A good guide to six pack abs needs to contain information on various subjects: diet, nutrition, and workouts. The reason for this is that it takes a lot of effort to get perfect abs, a lot of planning and dedication. One slip, and that layer of stubborn belly fat becomes just a little thicker. You need to know what you're doing in the gym and out.

Let's face it, if getting six pack abs was all about making an effort, than you'd be having no trouble strutting around with a flat belly of your own. The fact is that it's not about desire, it's about knowing what to do, what to eat, and how to workout. That's why you need the proper information about getting six pack abs, and that's where an abs diet and nutrition guide comes in handy.

The best guide to getting perfect abs is the Truth About Abs guide by Mike Geary. I believe it's the best one for a number of reasons:

1. I use it myself and I know it delivers results.
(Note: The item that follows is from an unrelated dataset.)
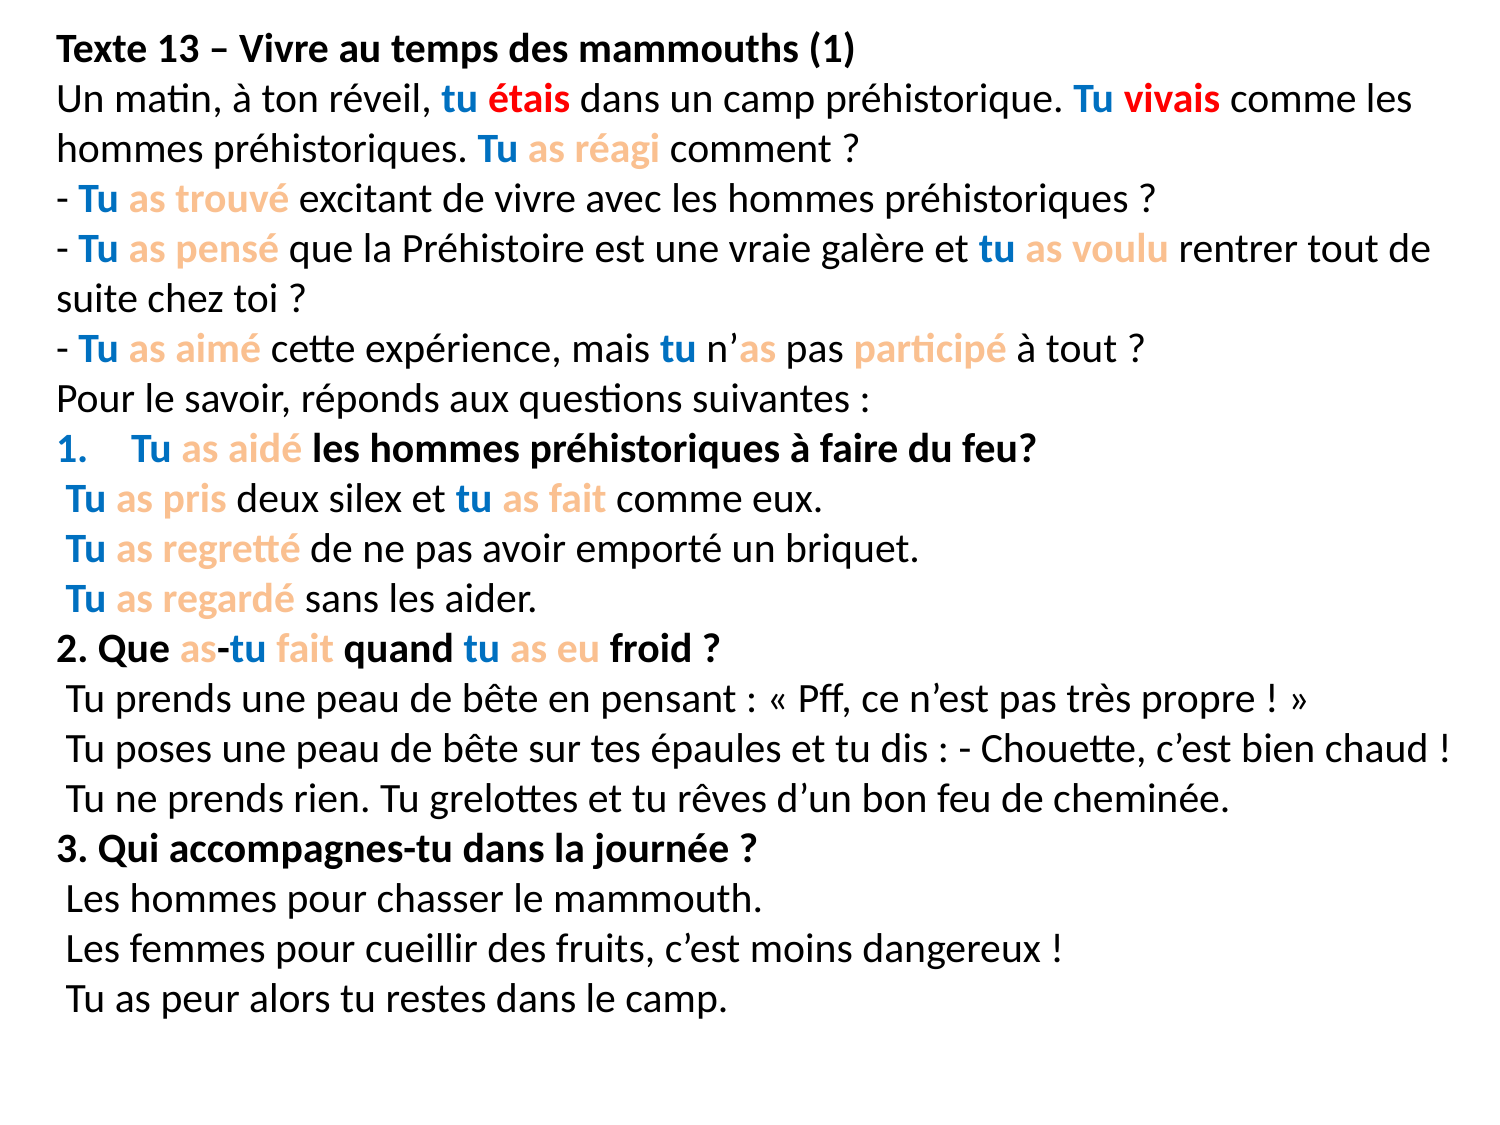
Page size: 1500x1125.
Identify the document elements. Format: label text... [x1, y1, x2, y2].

text_box Texte 13 – Vivre au temps des mammouths (1) Un matin, à ton réveil, tu étais dans un camp préhistorique. Tu vivais comme les hommes préhistoriques. Tu as réagi comment ? - Tu as trouvé excitant de vivre avec les hommes préhistoriques ? - Tu as pensé que la Préhistoire est une vraie galère et tu as voulu rentrer tout de suite chez toi ? - Tu as aimé cette expérience, mais tu n’as pas participé à tout ? Pour le savoir, réponds aux questions suivantes : Tu as aidé les hommes préhistoriques à faire du feu? Tu as pris deux silex et tu as fait comme eux. Tu as regretté de ne pas avoir emporté un briquet. Tu as regardé sans les aider. 2. Que as-tu fait quand tu as eu froid ? Tu prends une peau de bête en pensant : « Pff, ce n’est pas très propre ! » Tu poses une peau de bête sur tes épaules et tu dis : - Chouette, c’est bien chaud ! Tu ne prends rien. Tu grelottes et tu rêves d’un bon feu de cheminée. 3. Qui accompagnes-tu dans la journée ? Les hommes pour chasser le mammouth. Les femmes pour cueillir des fruits, c’est moins dangereux ! Tu as peur alors tu restes dans le camp. [41, 13, 1471, 1029]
That's why I'm recommending it.

2. It has an extensive section on the proper nutrition to get great, flat abs. You'd be surprised at how food plays a part in how your stomach looks.

3. This abs guide contains a lot of information about the proper workouts which can help you get leaner fast. Each exercise comes with detailed pictures which makes things easy to understand and to apply. This is a great abs workout guide. It shows a lot of different and interesting exercises, so getting a flat belly isn't boring, but rather fun.

4. Mike Geary, the creator of this diet, offers great support for this diet. Any questions you have, you'll get an answer in no time. This help is very useful. It's like having a personal trainer on stand by, ready to answer your questions.


To read how you can start to lose as much belly fat as possible, visit this webpage:

Get Flat Abs [http://TruthAboutGreatAbs.com].

John Davenport lost over 30 pounds in his twenties after being overweight most of his life.